I was talking to my friend earlier this week about how I wanted my final semester in graduate school to resemble a romantic comedy. I want someone to fast forward through these next few months like a movie montage (background music: “Suddenly I See” by KT Tunstall or maybe “Girl on the Verge” by Sarah Hudson) that ends with me putting on a suit and hailing a taxi to my thesis defense. Unfortunately, there is no fast forwarding through this. I have to actually code and travel to interviews and write and do all of the work in real time. Which pretty much sucks.
On the positive side, I do have sassy/witty best friends who provide lots of encouragement (except they are Jewish, not black and/or gay), and I think I will get my happy ending– a PhD and a job. A worthwhile compromise.
Anyway, when I look at how I should be spending my time, blogging is pretty low on the agenda. I can’t respond to the emails I get, I barely go out and do anything interesting anymore, and I am 95% confident (hahaha) that blogging won’t jive with my grown-up job. So I’m going to go ahead and call this my final post.
Here is what I learned after n years of grad school (where n –> infinity):
1. You need not live in a hovel. Buy some real furniture and put some nails in the wall. It will make you feel better.
2. If you hate your roommate, move out. You probably shouldn’t live alone (it is pretty cost-prohibitive in a city like Boston), but you don’t have to live with an asshole who has heart to heart conversations outside your bedroom door at 4 in the morning with some guy who broke up with her 6 years ago.
Notes I wish I wrote to my old roommate
3. When you move, hire movers. Chances are, you don’t have that much stuff, so it shouldn’t cost too much. It will be worth it and your friends will thank you. Use a coupon or something.

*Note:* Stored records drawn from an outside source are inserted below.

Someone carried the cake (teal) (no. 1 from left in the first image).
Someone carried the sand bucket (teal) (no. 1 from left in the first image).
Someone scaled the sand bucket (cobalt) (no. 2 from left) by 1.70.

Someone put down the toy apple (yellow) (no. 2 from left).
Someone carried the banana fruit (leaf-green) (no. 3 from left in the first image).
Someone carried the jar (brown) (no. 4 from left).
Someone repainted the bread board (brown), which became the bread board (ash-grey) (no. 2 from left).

4. Couponing works. Because I wasn’t teaching or doing paid research assistant work, I made like a pitiful amount of money last year. Way under $30K. But I also went to a few weddings, bought people nice presents, paid for a car that is not falling apart, had a personal trainer, and even went to Paris. I don’t worry about my checking account balance (too much). People will make fun of you for being obsessed with sales, but take solace in the fact that you have savings whereas they are eating ramen.

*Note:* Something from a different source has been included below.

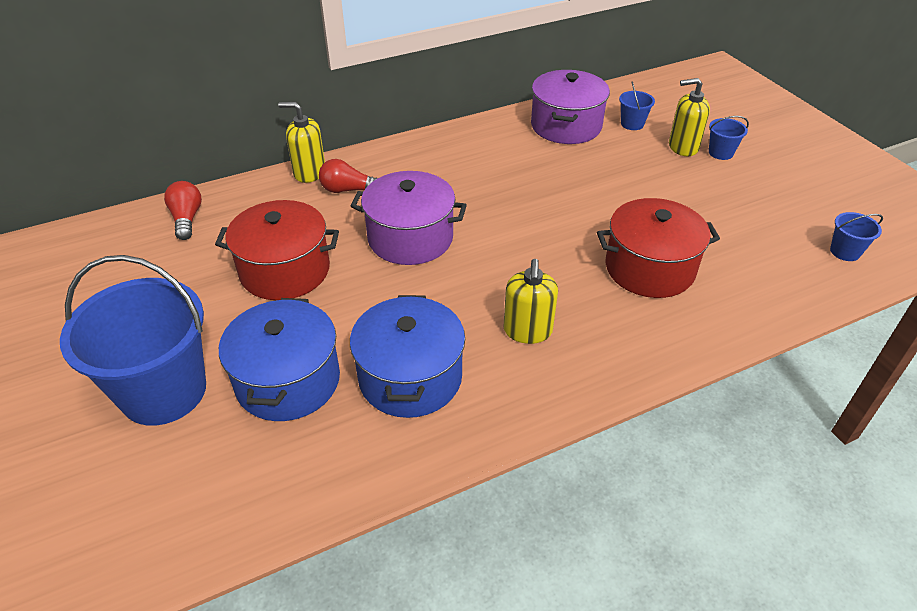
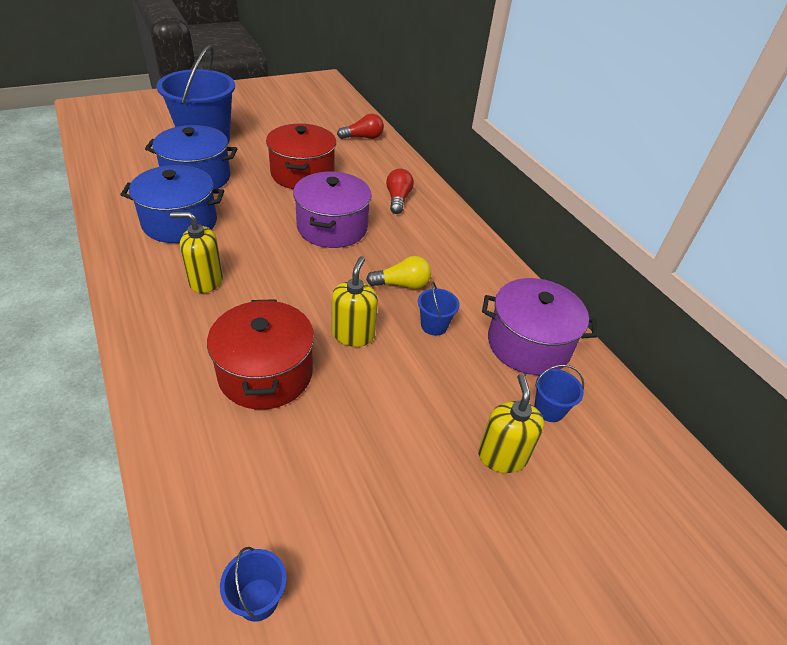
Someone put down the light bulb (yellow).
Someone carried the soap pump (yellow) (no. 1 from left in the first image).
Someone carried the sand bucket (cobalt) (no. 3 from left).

This is me, give or take a few gold coins
5. Get a hobby. It will distract you from work and give you something besides work to talk about in social situations. Speaking of social situations…
6. Make some friends, but not too many. I know this sounds depressing, but leaving work at 6pm every day because you have plans is distracting. Some of you will disagree with me, which is fine. In my mind, graduate school isn’t a 9 to 5 job and at some point you will need to buckle down. You’re going to have a lot of late nights, but it is temporary.
7. Keep a snuggie in your cubicle. They turn down the heat in the office at night and on weekends. Also, I just really like snuggies. And if someone got me a Forever Lazy for my birthday tomorrow, I wouldn’t complain…
8. Learn how to do stuff for yourself. Get some tools and stop calling your parents to do everything for you. That’s annoying.
9. For the love of God, do not wear sweatpants. The only excuse for wearing sweats is if you are sick or going to the gym. In either case, they shouldn’t be worn to the classroom or office. If you dress business casual or nicer every day, people will think you have your shit together even when you don’t. It’s the “razzle-dazzle” effect and it works wonders.
A Walk On The Charles by Adam O'Day
10. Explore your city. Make some friends who aren’t in grad school. Venture into new neighborhoods. Blogging about Boston made me view the city differently, and I’m glad for it. I’ve had lots of fun interacting with other bloggers and having new adventures. I do not yet know where I will be after May, but I will miss Boston immensely, thunder-snow and all. This city has a lot to offer, and I would have missed out on a lot if I refused to leave Harvard Square.
And that’s all I have to say. This blog has been very fun and very rewarding. Thanks for visiting, so long, and farewell!